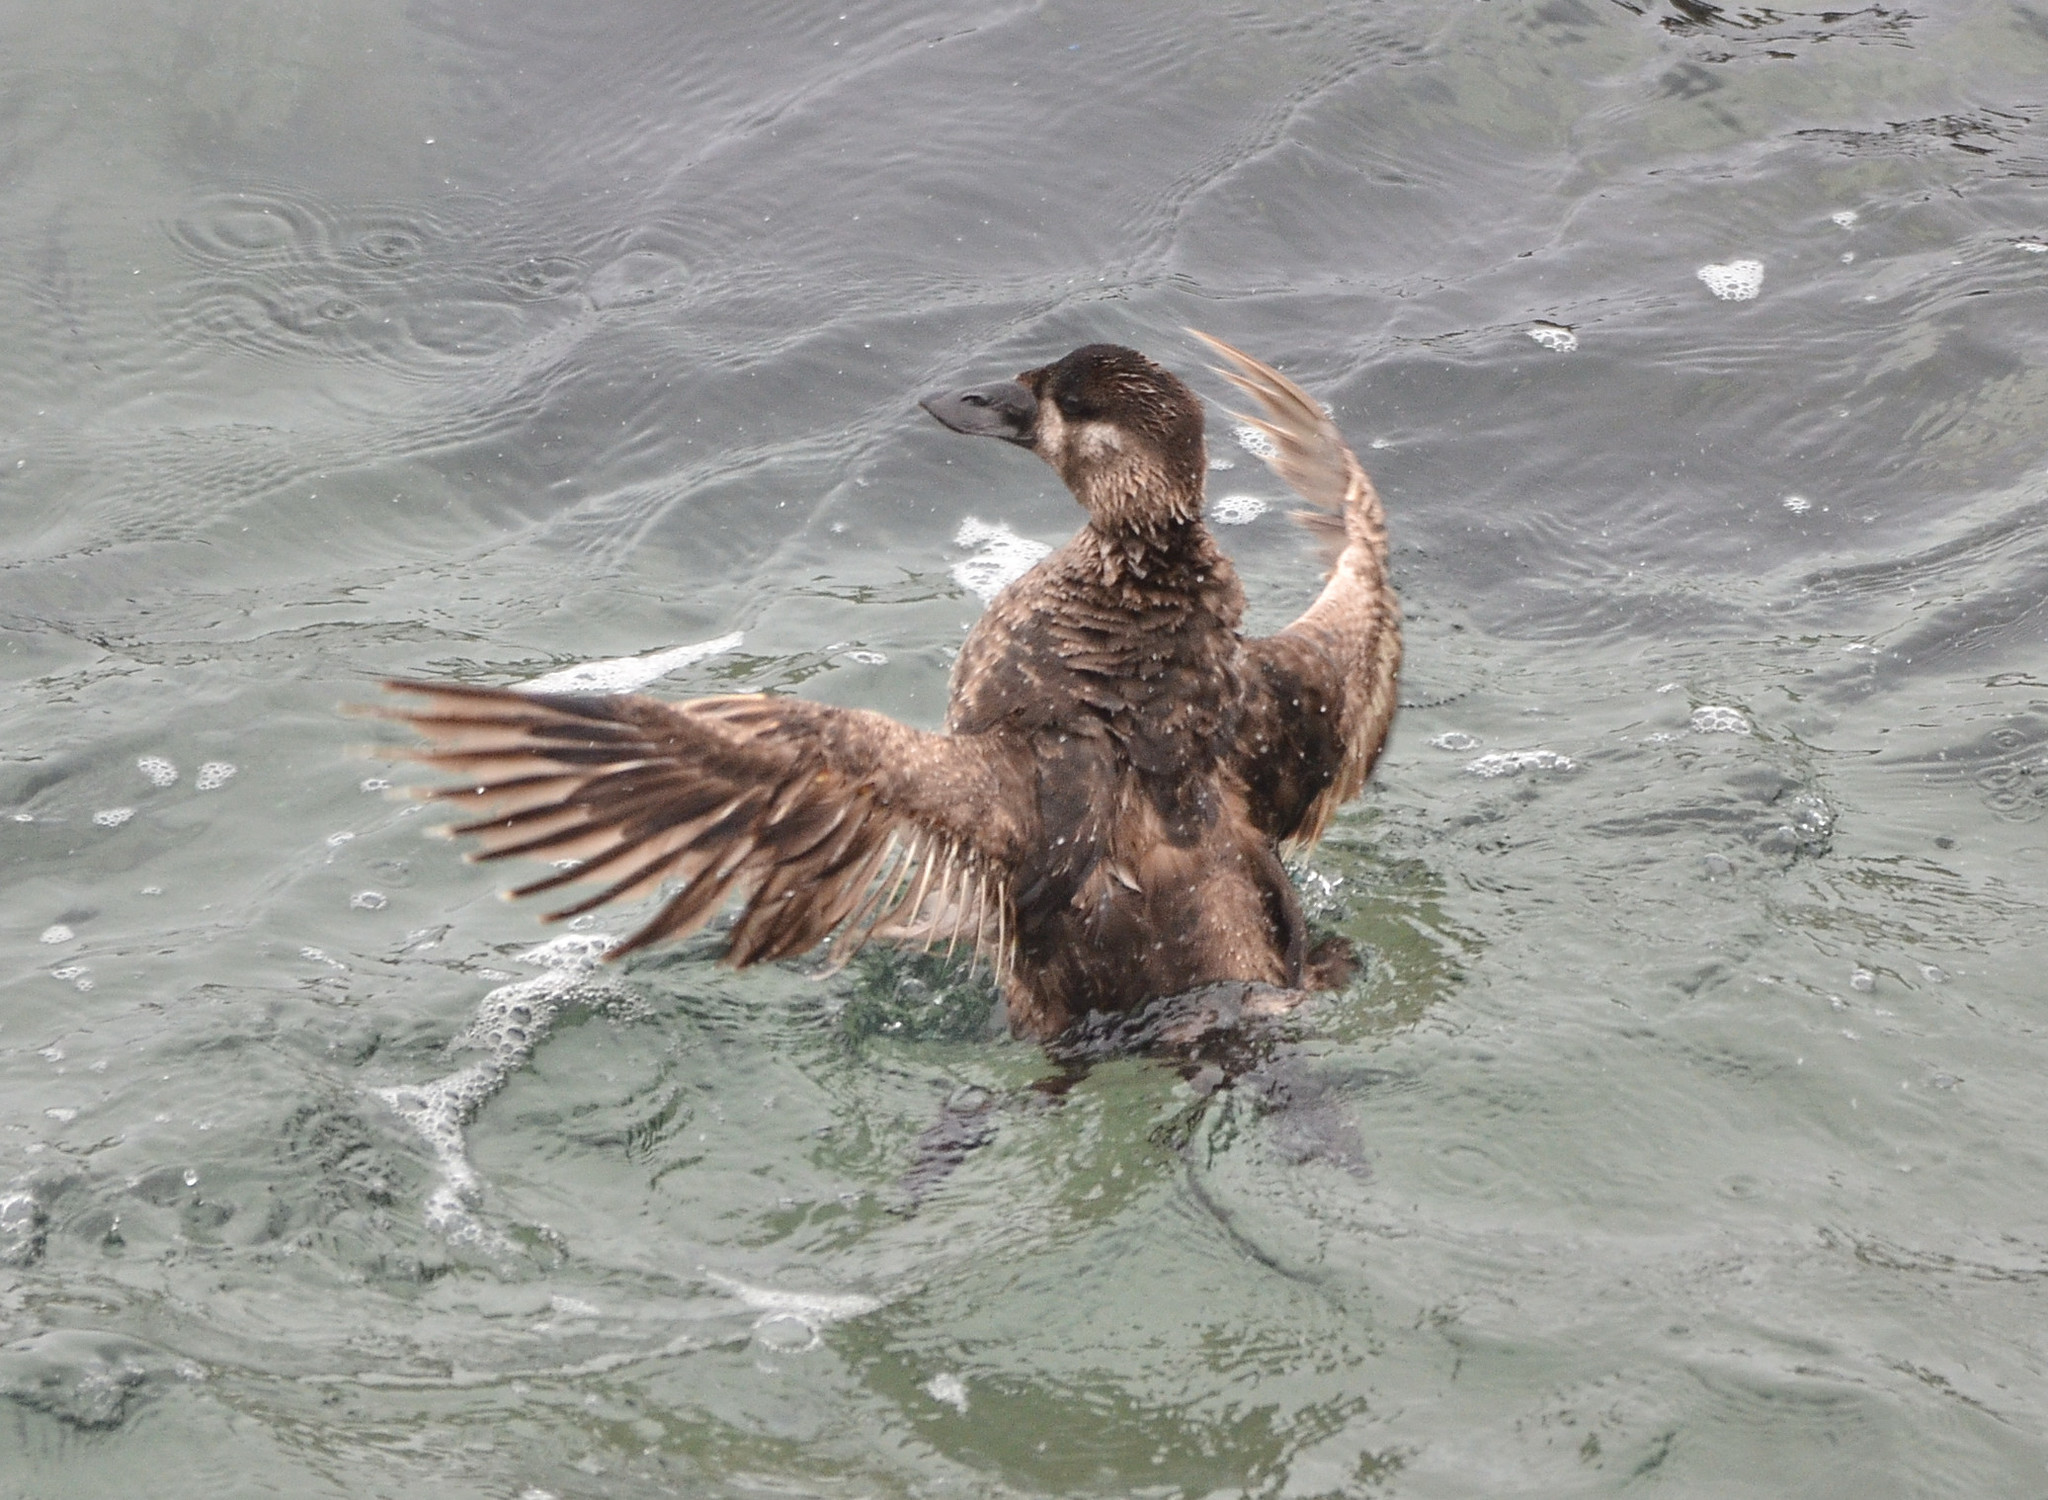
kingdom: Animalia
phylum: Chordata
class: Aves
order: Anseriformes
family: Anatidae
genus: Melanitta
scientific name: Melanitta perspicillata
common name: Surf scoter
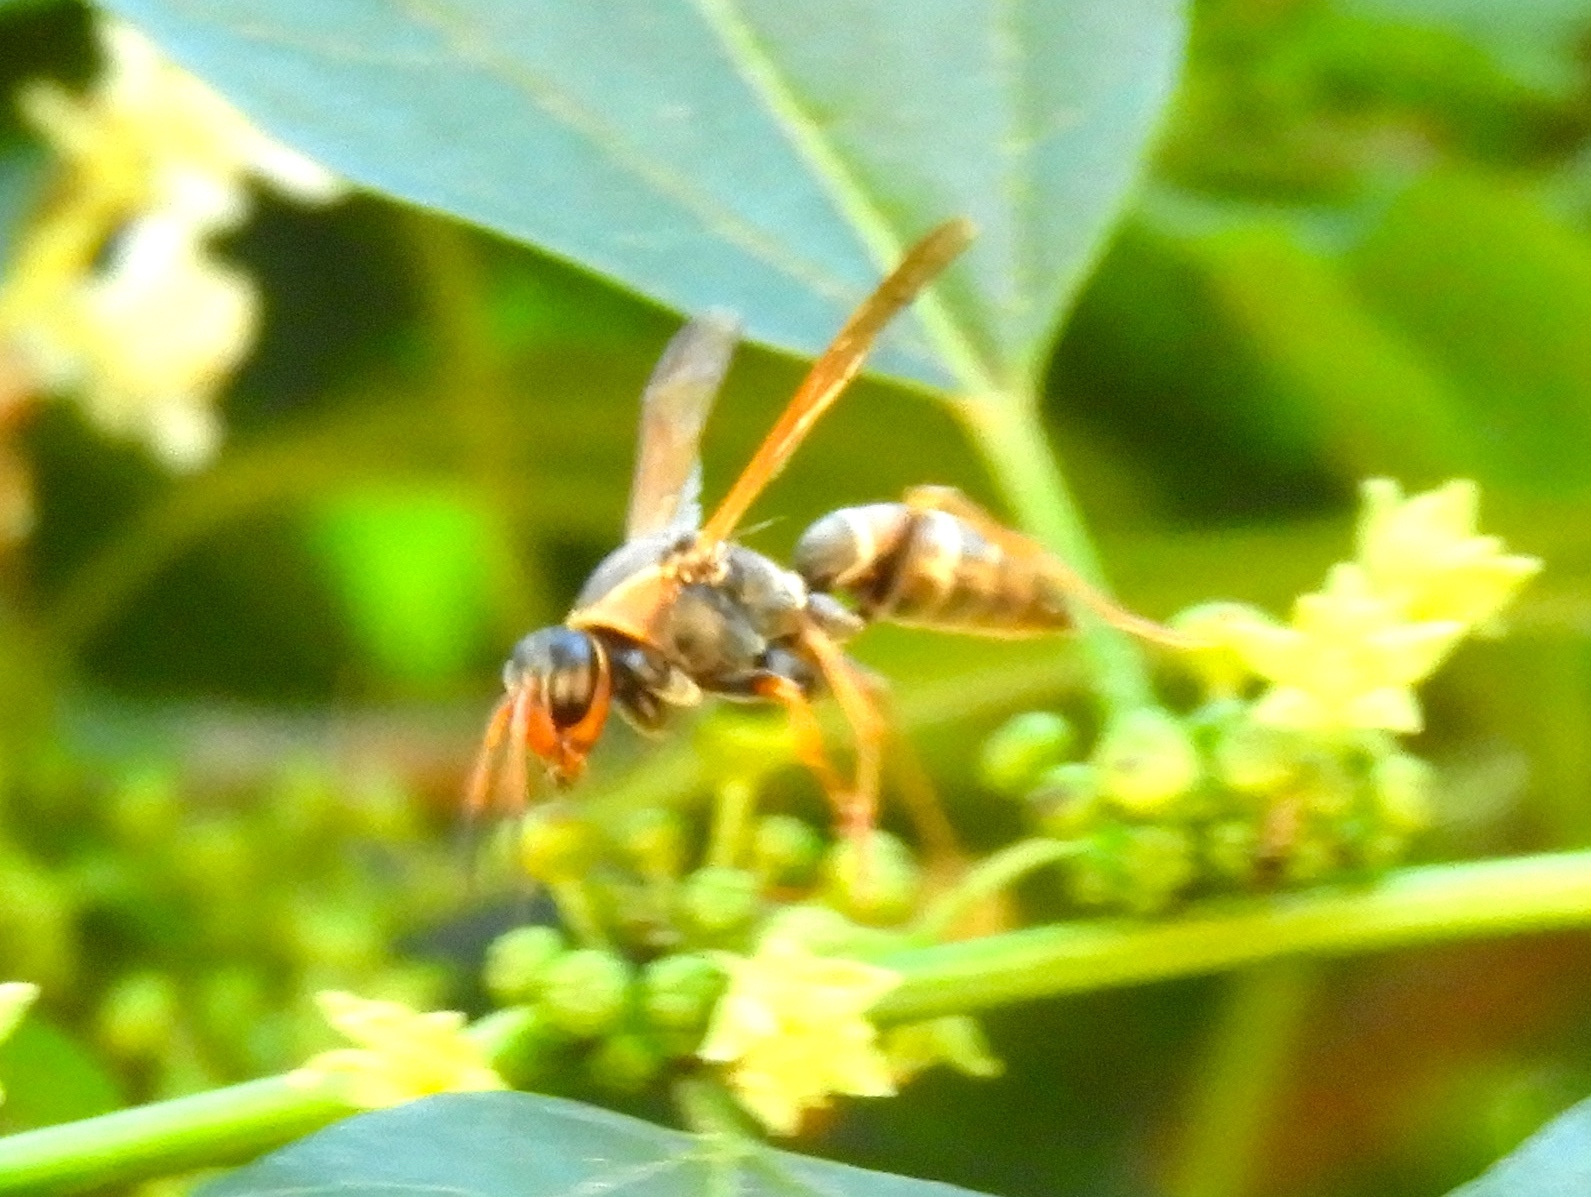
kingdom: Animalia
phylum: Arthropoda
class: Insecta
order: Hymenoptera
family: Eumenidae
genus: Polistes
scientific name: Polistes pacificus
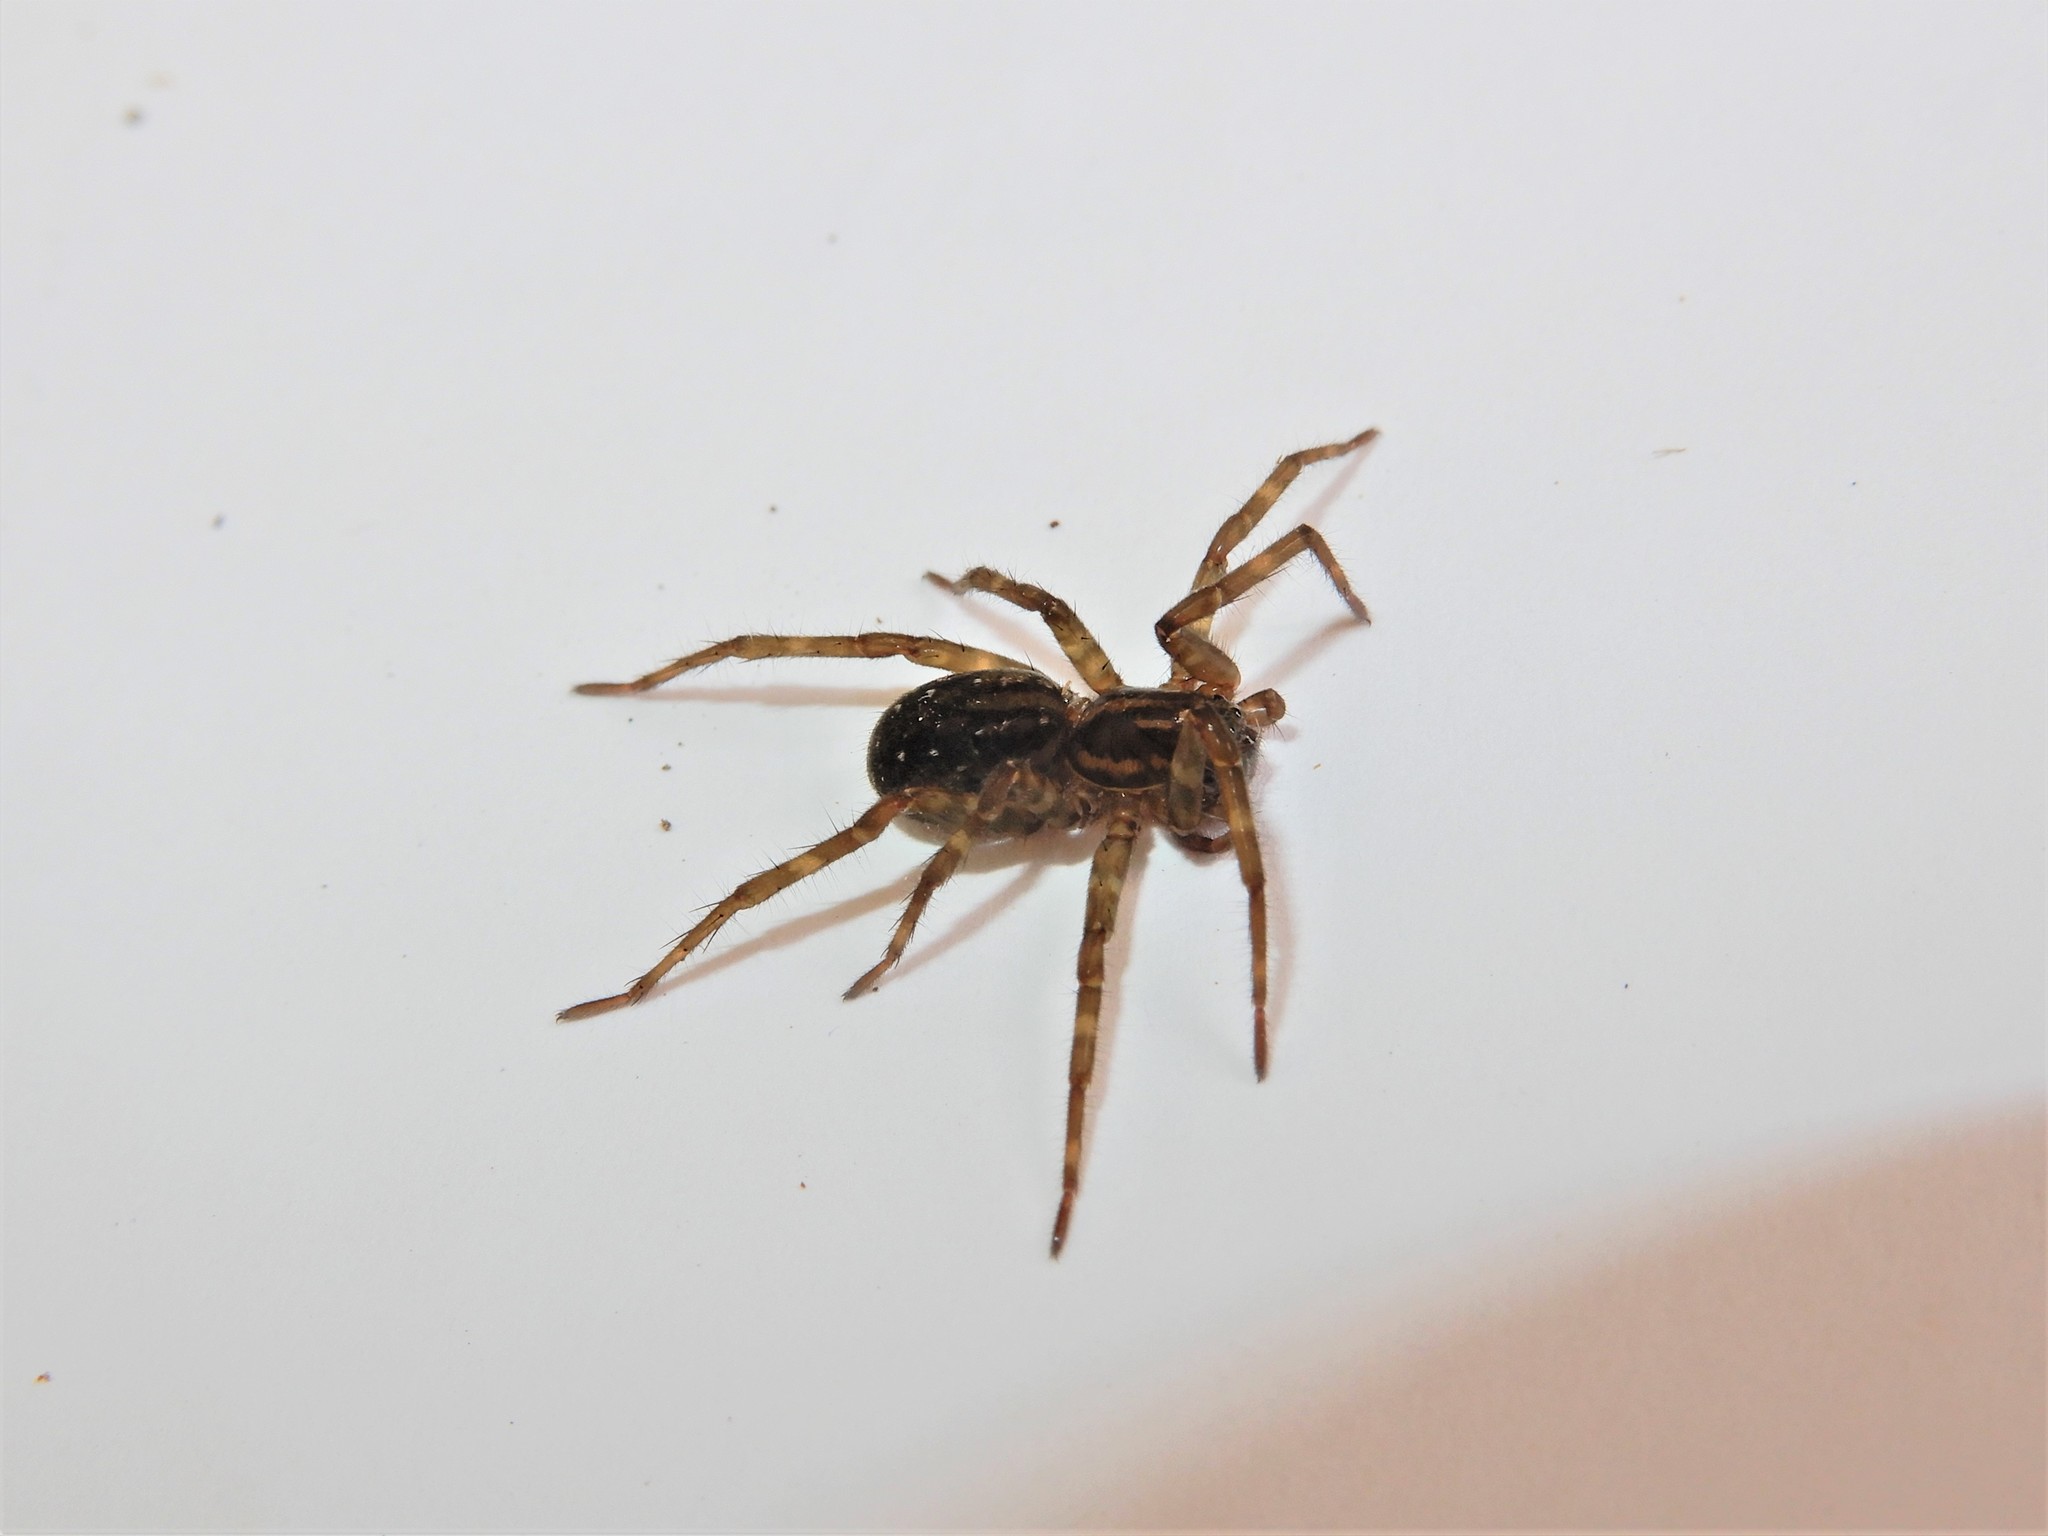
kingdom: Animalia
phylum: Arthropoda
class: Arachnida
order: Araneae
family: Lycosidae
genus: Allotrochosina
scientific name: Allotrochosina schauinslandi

++++++

## What to do
Reproduce the lines of every item, substituting "binomial name" for each occurrence of "scientific name" and leaving everything else unchanged. Omit the pictures.

## Worked answer
kingdom: Animalia
phylum: Chordata
class: Aves
order: Anseriformes
family: Anatidae
genus: Melanitta
binomial name: Melanitta perspicillata
common name: Surf scoter
kingdom: Animalia
phylum: Arthropoda
class: Insecta
order: Hymenoptera
family: Eumenidae
genus: Polistes
binomial name: Polistes pacificus
kingdom: Animalia
phylum: Arthropoda
class: Arachnida
order: Araneae
family: Lycosidae
genus: Allotrochosina
binomial name: Allotrochosina schauinslandi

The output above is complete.